3 Min Read
* Wii again top-selling console
* EA's "NCAA Football 10" top-selling game (Adds analyst comment, details from NPD)
By Gabriel Madway
SAN FRANCISCO, Aug 13 (Reuters) - U.S. video game equipment and software sales fell 29 percent in July to $848.9 million, research group NPD said on Thursday, as the gaming industry limps through the economic downturn.
Hardware sales fell 37 percent from a year ago, while software sales slid 26 percent, NPD said. Sales of video game accessories declined 12 percent.
It was the fifth consecutive monthly decline for the U.S. video games industry. Year-to-date sales are down 14 percent in a sector once thought to be relatively insulated from the economic downturn.
Wedbush Morgan analyst Michael Pachter said the July results were weaker than he had expected, but noted that the worst is over.
"I think the silver lining is, we're in the trough of the decline," he said. "The bottom is worse than I thought, but I'm certain we've hit bottom."
Nintendo Co Ltd's 7974.OS Wii was again the top-selling home console in July, but sales fell by around half from last year to roughly 250,000 units.
Microsoft Corp's (MSFT.O) Xbox 360 was No. 2. NPD said it is the only console system showing a unit sales increase year-to-date.
Sony Corp's (6758.T) PlayStation 3 was in third place, followed by the PlayStation 2.
Electronic Arts Inc ERTS.O "NCAA Football 10" was the top selling game for the month, with combined sales of 689,000 units across all platforms.
NPD said the U.S. video game industry as a whole will need to come in at least 11 percent higher in the last five months of 2009, when compared with the same period a year ago, in order to match 2008's sales.
Analysts do expect a strong back half of the year, beginning in September when big-name titles such as "The Beatles: Rock Band," and new installments in the "Halo" and "Madden" football franchises are released.
Pachter said he still expects 2009 sales to finish flat to up. He expects September game software sales to rise at least 30 percent and as much as 50 percent from a year ago.

(Saved data entries)
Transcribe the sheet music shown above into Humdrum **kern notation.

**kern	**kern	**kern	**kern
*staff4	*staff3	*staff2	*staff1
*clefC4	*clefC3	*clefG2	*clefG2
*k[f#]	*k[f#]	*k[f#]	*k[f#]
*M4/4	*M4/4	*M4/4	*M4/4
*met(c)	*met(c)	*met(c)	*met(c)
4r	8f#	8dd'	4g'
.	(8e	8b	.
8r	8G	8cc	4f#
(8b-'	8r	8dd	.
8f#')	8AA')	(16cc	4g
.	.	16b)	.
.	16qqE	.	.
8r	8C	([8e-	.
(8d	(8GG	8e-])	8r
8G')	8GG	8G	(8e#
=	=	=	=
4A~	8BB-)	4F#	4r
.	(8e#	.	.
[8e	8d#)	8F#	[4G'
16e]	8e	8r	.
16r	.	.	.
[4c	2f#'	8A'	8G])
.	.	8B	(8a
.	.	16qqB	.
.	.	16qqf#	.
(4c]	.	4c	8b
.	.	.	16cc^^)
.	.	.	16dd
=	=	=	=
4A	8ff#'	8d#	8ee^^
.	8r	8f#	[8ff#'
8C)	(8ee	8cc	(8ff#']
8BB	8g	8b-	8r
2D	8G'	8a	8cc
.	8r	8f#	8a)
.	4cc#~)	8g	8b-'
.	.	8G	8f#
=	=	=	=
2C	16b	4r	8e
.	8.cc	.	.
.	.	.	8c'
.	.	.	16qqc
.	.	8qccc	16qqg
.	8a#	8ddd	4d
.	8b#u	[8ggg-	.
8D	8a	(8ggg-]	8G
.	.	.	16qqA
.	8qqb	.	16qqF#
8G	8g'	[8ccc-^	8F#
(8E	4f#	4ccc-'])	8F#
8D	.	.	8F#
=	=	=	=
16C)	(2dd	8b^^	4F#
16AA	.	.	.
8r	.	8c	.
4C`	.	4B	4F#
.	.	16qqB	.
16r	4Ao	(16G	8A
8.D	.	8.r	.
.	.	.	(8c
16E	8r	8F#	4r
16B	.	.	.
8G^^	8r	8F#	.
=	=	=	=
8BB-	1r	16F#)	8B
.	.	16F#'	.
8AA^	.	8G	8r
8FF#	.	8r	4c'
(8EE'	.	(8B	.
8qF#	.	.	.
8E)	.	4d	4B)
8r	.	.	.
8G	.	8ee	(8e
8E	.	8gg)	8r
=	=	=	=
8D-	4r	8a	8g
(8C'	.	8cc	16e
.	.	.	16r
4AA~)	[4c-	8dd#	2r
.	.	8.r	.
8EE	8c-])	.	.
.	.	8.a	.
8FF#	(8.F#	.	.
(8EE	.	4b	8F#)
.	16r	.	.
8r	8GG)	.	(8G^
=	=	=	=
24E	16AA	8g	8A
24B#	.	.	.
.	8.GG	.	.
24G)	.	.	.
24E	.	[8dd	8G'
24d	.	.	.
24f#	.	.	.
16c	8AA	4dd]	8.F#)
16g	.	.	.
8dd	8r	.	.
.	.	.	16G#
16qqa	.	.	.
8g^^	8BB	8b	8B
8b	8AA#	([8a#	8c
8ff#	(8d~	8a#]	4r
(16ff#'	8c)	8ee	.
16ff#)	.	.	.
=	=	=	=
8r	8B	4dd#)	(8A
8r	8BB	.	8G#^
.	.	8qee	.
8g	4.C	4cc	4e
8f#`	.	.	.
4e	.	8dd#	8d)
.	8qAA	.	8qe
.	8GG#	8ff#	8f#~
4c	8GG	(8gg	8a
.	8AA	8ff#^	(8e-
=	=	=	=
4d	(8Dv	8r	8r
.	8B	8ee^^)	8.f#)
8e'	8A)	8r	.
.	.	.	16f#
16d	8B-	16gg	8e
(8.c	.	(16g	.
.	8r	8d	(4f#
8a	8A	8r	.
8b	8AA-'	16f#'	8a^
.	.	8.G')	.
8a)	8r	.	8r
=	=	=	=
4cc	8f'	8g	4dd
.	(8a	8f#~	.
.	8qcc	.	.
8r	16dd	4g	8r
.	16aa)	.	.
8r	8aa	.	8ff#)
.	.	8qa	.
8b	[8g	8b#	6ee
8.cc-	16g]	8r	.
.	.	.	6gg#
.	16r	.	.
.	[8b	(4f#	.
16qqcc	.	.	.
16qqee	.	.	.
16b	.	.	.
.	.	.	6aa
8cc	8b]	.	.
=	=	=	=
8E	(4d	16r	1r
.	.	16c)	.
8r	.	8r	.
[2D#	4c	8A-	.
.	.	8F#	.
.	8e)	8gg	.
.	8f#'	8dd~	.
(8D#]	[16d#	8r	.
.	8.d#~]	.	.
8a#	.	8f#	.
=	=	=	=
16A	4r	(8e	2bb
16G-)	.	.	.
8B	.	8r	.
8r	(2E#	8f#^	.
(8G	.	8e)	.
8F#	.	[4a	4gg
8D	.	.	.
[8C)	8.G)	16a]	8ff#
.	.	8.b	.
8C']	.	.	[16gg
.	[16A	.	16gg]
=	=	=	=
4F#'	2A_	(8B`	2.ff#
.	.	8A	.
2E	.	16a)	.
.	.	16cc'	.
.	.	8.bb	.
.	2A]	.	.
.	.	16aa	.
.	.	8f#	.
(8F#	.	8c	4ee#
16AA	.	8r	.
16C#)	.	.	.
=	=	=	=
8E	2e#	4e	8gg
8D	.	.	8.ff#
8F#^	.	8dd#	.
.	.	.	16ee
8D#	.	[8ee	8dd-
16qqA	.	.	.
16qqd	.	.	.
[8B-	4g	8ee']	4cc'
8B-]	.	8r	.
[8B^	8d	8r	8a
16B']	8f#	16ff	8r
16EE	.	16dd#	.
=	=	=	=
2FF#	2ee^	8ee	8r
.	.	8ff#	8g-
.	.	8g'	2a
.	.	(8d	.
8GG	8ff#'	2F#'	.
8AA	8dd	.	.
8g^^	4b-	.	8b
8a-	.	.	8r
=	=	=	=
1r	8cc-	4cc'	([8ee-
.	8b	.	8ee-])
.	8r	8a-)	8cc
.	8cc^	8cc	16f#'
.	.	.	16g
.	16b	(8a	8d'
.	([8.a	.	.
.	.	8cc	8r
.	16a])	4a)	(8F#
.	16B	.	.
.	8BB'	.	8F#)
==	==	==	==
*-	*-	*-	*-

TASK GOAL - According to the video game sales article, which game sold the most in July, and how many units did it sell?

EXERCISE RESULT - Electronic Arts' "NCAA Football 10" was the top seller, with 689,000 units across all platforms.